Exercise directions:
Transcribe the entries below exactly, starting with the line that has "hfov_deg: 22.4" and stopping after the line that has "exposure_s: 1/40"; no pictures belong in the copy.

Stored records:
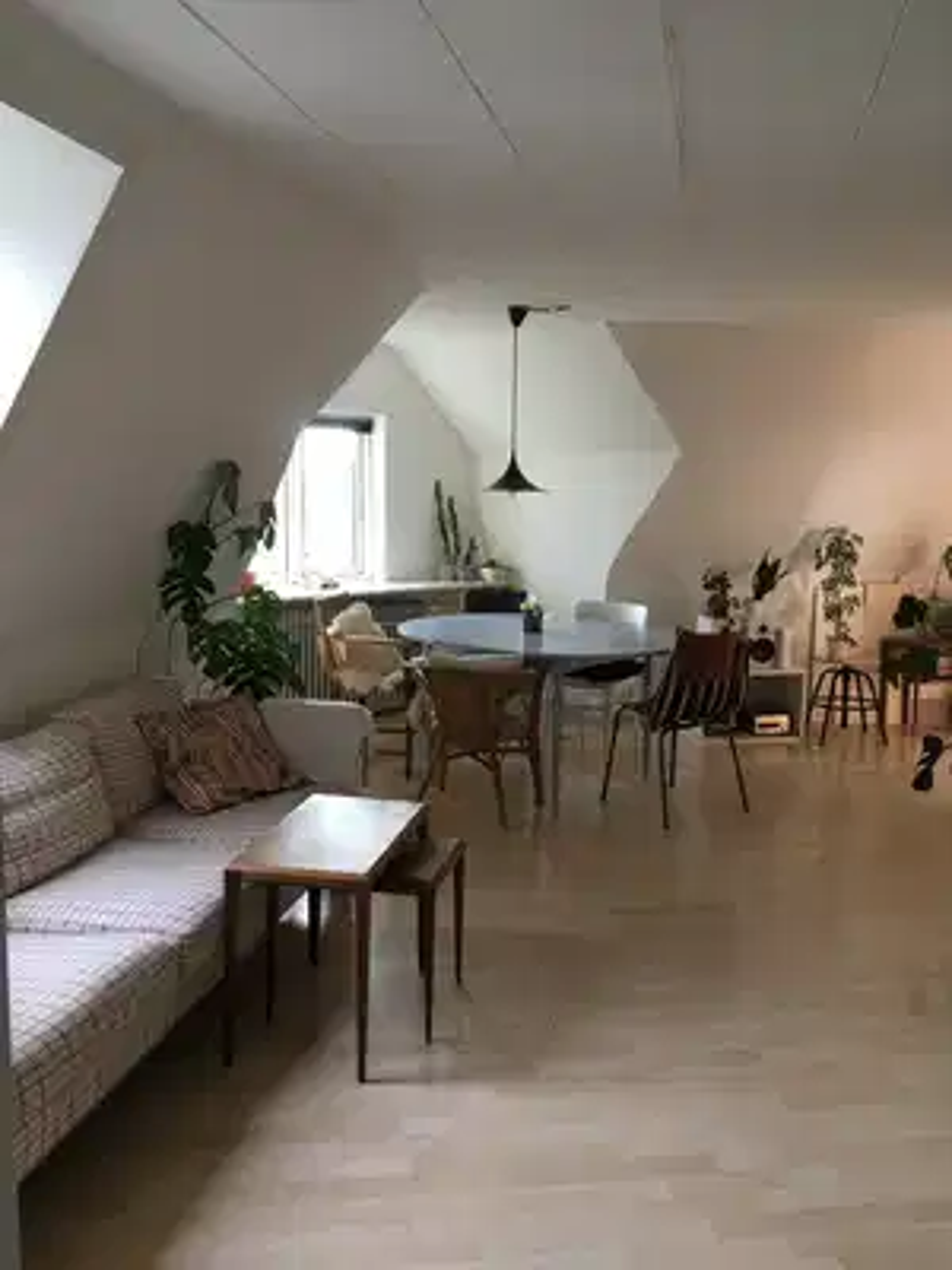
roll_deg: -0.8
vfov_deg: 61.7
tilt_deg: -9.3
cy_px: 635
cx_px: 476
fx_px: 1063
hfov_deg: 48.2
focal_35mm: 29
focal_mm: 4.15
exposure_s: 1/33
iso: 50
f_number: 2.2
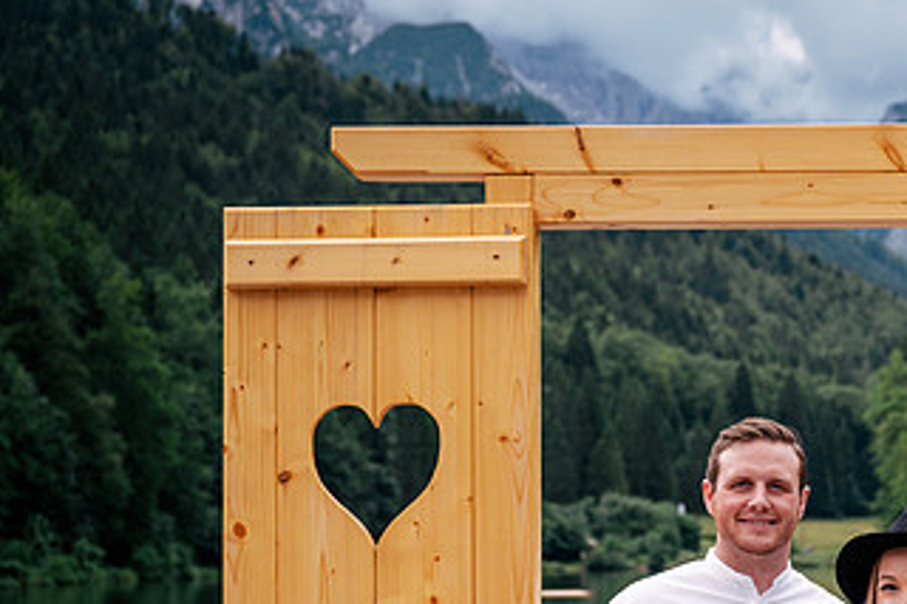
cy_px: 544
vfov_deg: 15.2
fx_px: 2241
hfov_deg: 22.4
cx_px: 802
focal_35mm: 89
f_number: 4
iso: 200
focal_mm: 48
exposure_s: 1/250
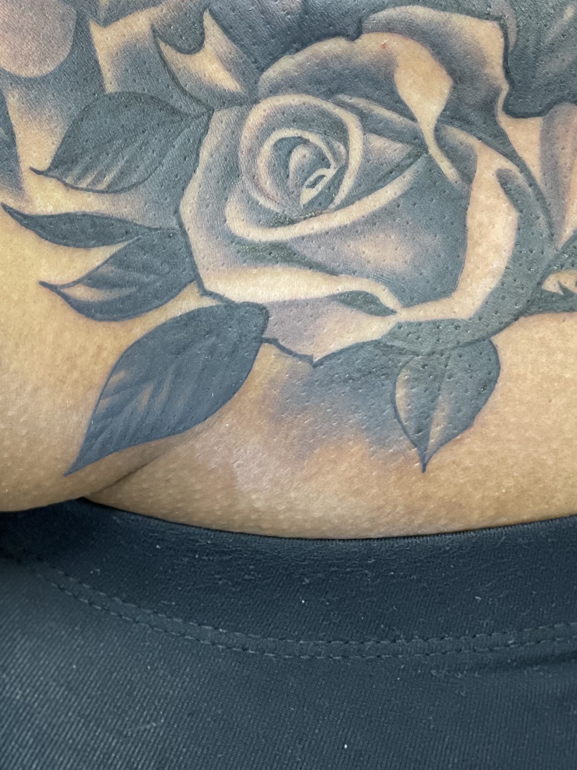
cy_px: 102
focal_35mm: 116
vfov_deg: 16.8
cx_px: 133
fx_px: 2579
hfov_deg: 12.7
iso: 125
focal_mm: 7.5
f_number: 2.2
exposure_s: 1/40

* * *

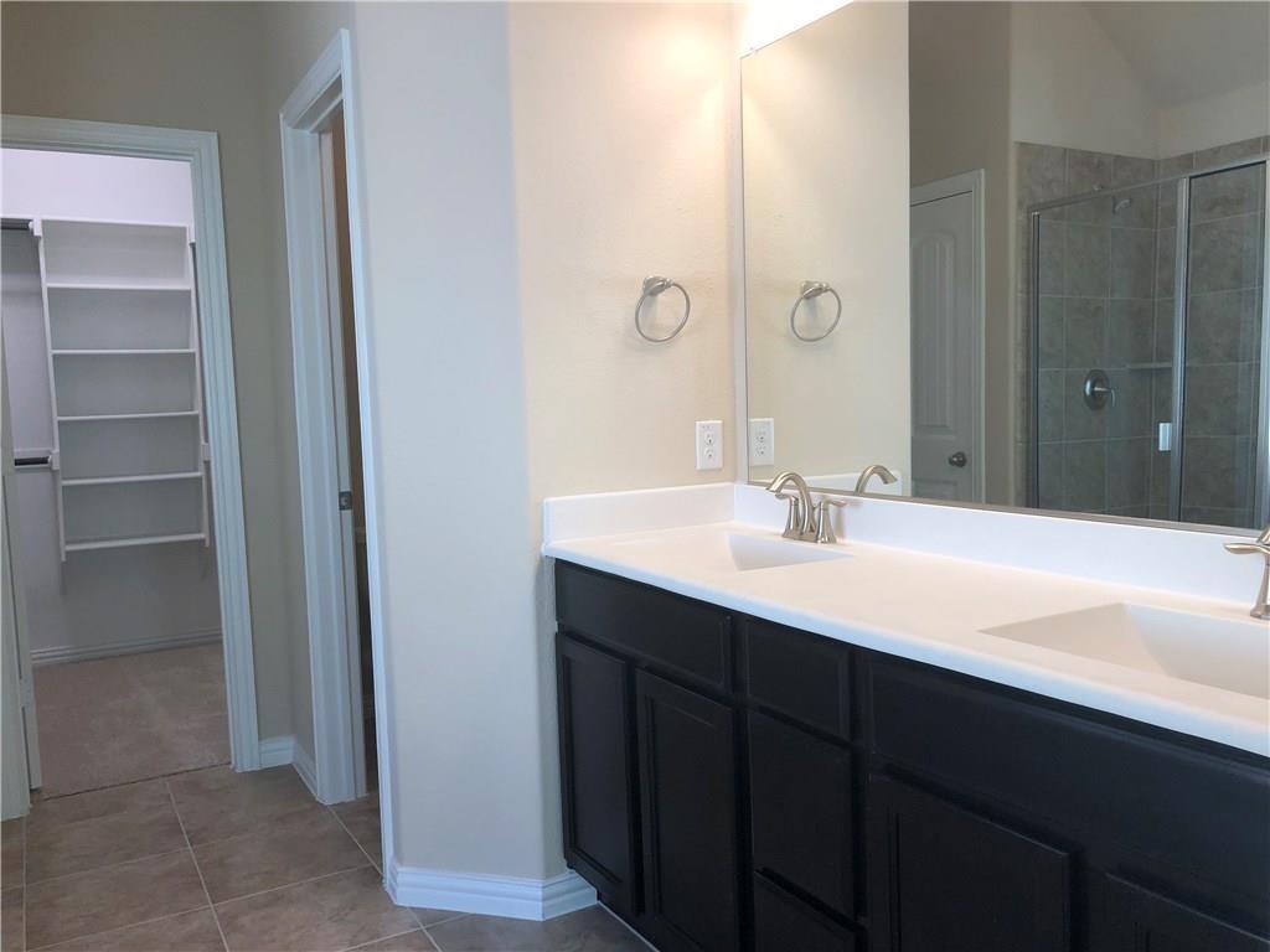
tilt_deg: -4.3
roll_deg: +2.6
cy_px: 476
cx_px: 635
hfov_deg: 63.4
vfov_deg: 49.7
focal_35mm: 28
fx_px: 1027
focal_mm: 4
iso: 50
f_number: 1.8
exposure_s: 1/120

Task answer:
hfov_deg: 22.4
cx_px: 802
focal_35mm: 89
f_number: 4
iso: 200
focal_mm: 48
exposure_s: 1/250
cy_px: 102
focal_35mm: 116
vfov_deg: 16.8
cx_px: 133
fx_px: 2579
hfov_deg: 12.7
iso: 125
focal_mm: 7.5
f_number: 2.2
exposure_s: 1/40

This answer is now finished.